Between pith and bark
For the man in my life, whose favorite wood is jarrah.
Between pith and bark lies wood. It is the hard, fibrous substance that conducts water and holds the storage tissues of the branches, stems, and roots of trees. Wood has two parts: sapwood -- the outer part that’s next to the bark and is the living and physiologically active wood, pale in color -- and heartwood, the dark inner core. The heartwood performs the function of support for the tree and is drier than the sapwood. As the tree grows older, the heartwood widens and widens until the tree becomes mostly heartwood inside.
Wood has always been underrated, but it is, in fact, at the heart of every human structure. It is stronger than many metals, and its integrity is inviolate, even as it is reshaped, molded, subjected to heat and cold, and cast under the shadow of man’s visions.

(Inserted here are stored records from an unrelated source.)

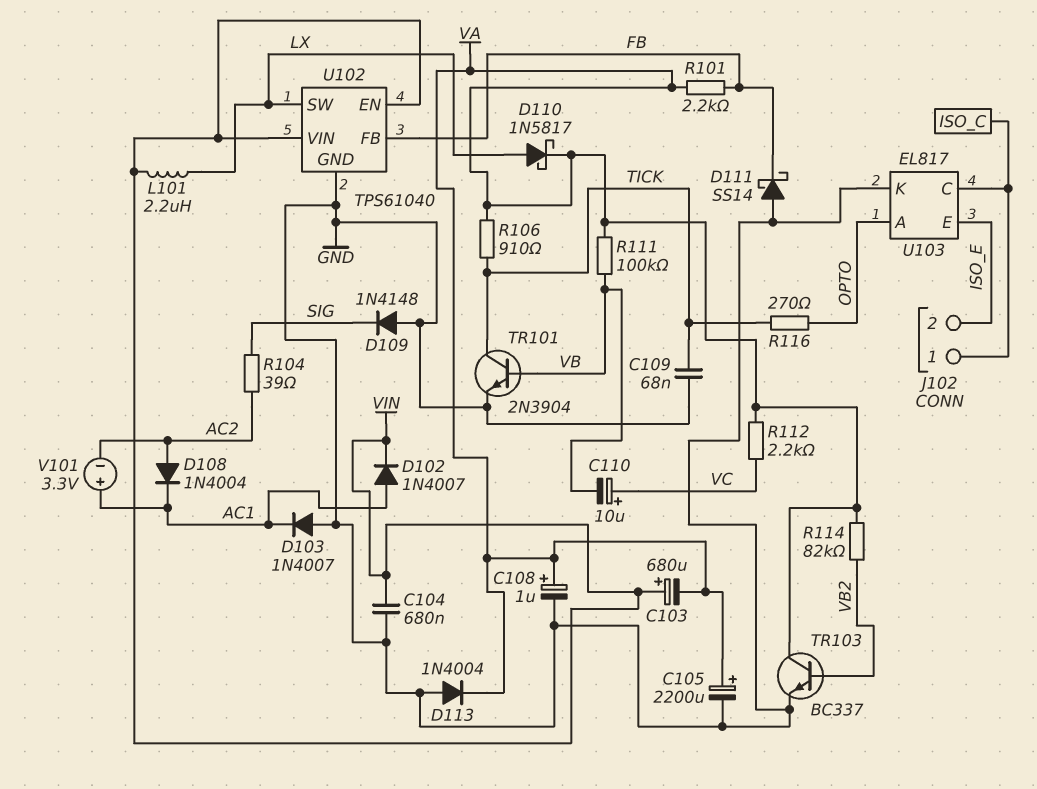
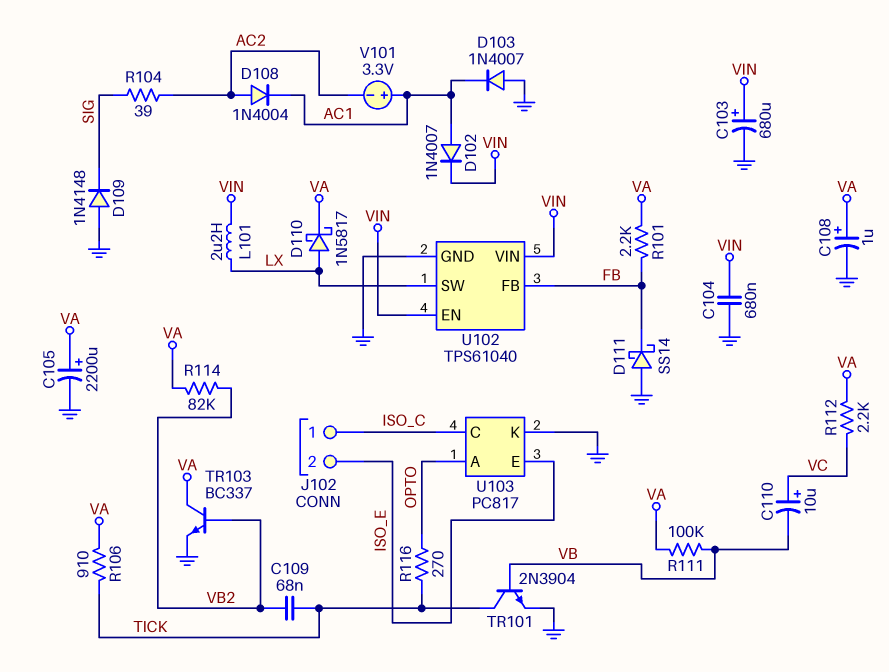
C103: 680uF (plus VIN, minus VA) -> 680uF (plus VIN, minus GND)
C109: 68nF (GND, TICK) -> 68nF (TICK, VB2)
D113: diode 1N4004 (A GND, K VA) -> none
U103: EL817 -> PC817

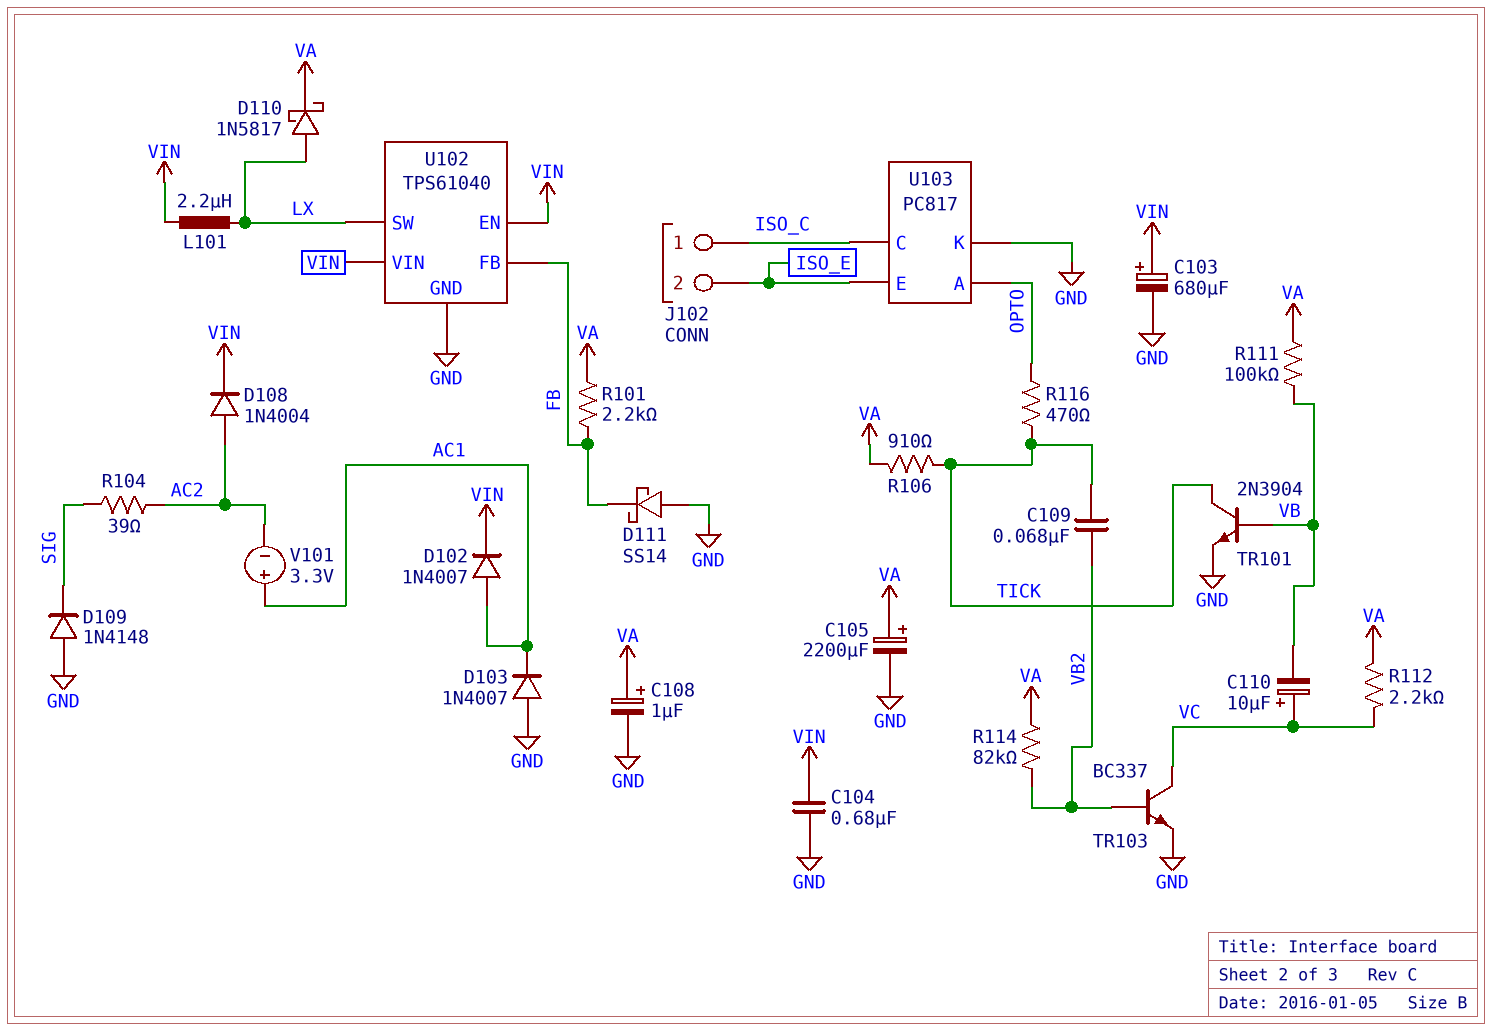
D108: diode 1N4004 (A AC2, K AC1) -> diode 1N4004 (A AC2, K VIN)
R116: 270 (OPTO, TICK) -> 470 (OPTO, TICK)
TR103: NPN BC337 (B VB2, C VA, E GND) -> NPN BC337 (B VB2, C VC, E GND)

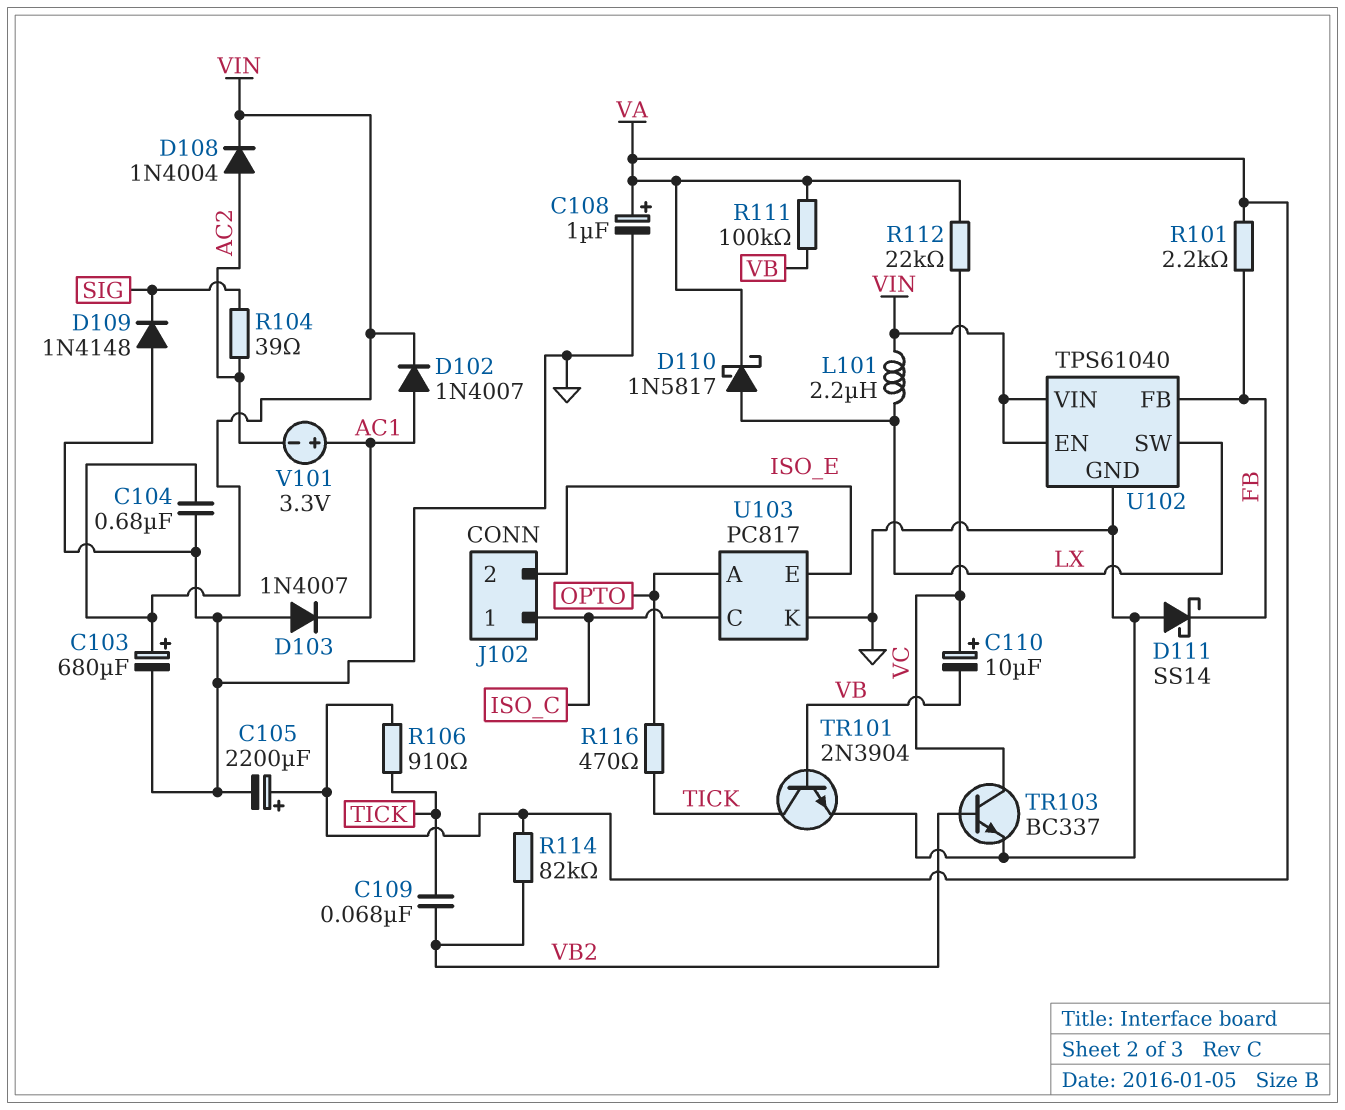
R112: 2.2k (VA, VC) -> 22k (VA, VC)

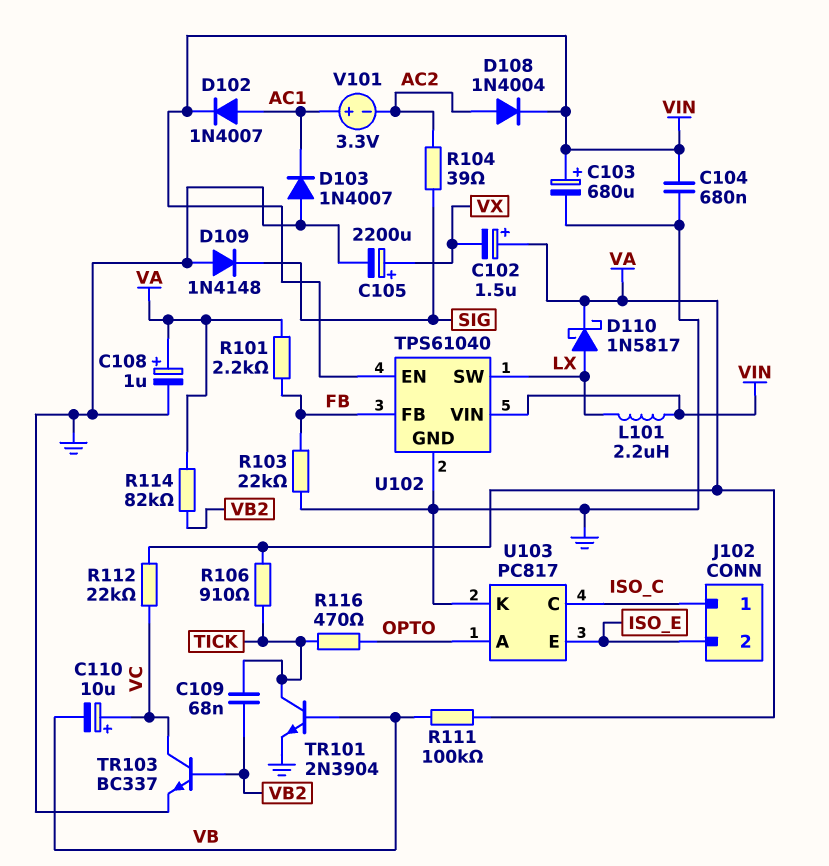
C102: none -> 1.5uF (plus VA, minus VX)
C105: 2200uF (plus VA, minus GND) -> 2200uF (plus VX, minus GND)
D111: schottky SS14 (A GND, K FB) -> none
R103: none -> 22k (FB, GND)

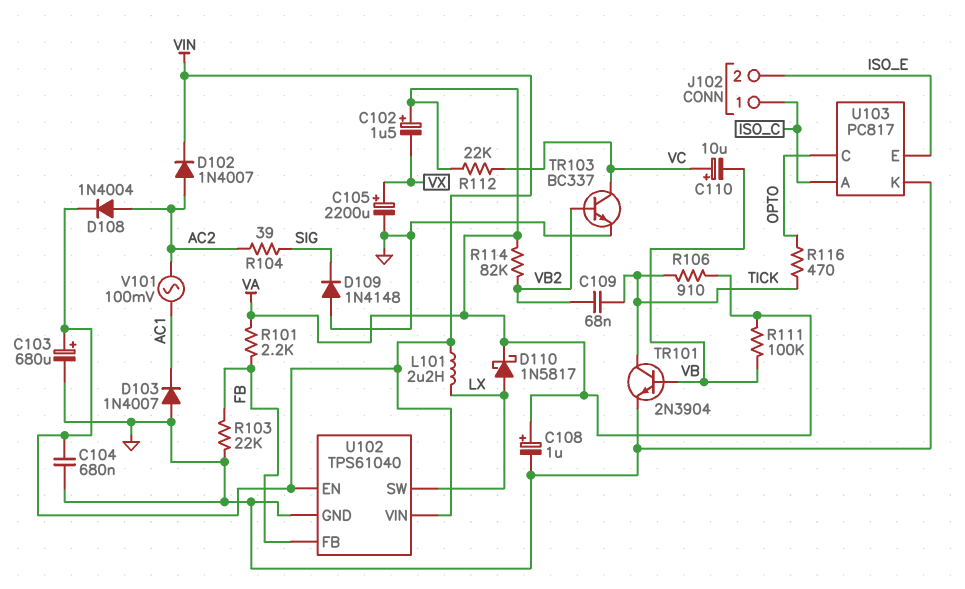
D102: diode 1N4007 (A AC1, K VIN) -> diode 1N4007 (A AC2, K VIN)
U103 pin A: OPTO -> ISO_C
U103 pin C: ISO_C -> OPTO
V101: 3.3V (plus AC1, minus AC2) -> AC 100mV (AC1, AC2)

Wood is worked easily with tools, including fire, and lends itself well to fabrication without losing its qualities and identity. It can be cut, carved, engraved, bleached, polished, coated, filled, drilled, turned, dowelled, jointed, planed. It can either resist compression or allow itself to be compressed, resist bending or allow itself to be bent. It can be impregnated with chemicals, or it can be cut into veneers; it can be whole timber, or it can be ground into powder. It can even become fire, become smoke. But it will always be wood. Imagine, live fibers silently enduring the elements and bearing the weight and pain of changes. First an infinitesimal, molecular groaning, adjusting, accepting, obeying, believing, in larger and larger heaves and circles, until finally, the wood is not what it once was, is beyond what it once was, but still undeniably, irrevocably wood.
Working with wood has been part of human activity since the dawn of time. Wood has fed, clothed, sheltered, and warmed civilization. It has been to war as ships and as fuel for propeller engines. During peactime, wood-hewn ships have transported millions of tons of human productivity, including wood itself. It has provided the foundation for cities and has linked islands together. It has even threaded time together, has held time in monumental esteem that the oldest existing proof of man’s struggles and passions are those that are made of wood, testimonies to an eternity of pain and triumph.
It is amazing how something so solid can be as malleable, almost liquid in its benefits. No other material has satisfied as many human needs and whims; no other material is as organic, as ancient and as alive. For this reason wood has been woven into human life so seamlessly and so inevitably, rendering it omnipresent yet almost invisible, hidden behind the bark of practice, like love that is the heartwood of human sensibility. Like my love that has grown dark and strong and inviolate, heartwood that has grown large and wide, spanning continents, beyond all groaning, beyond all pain.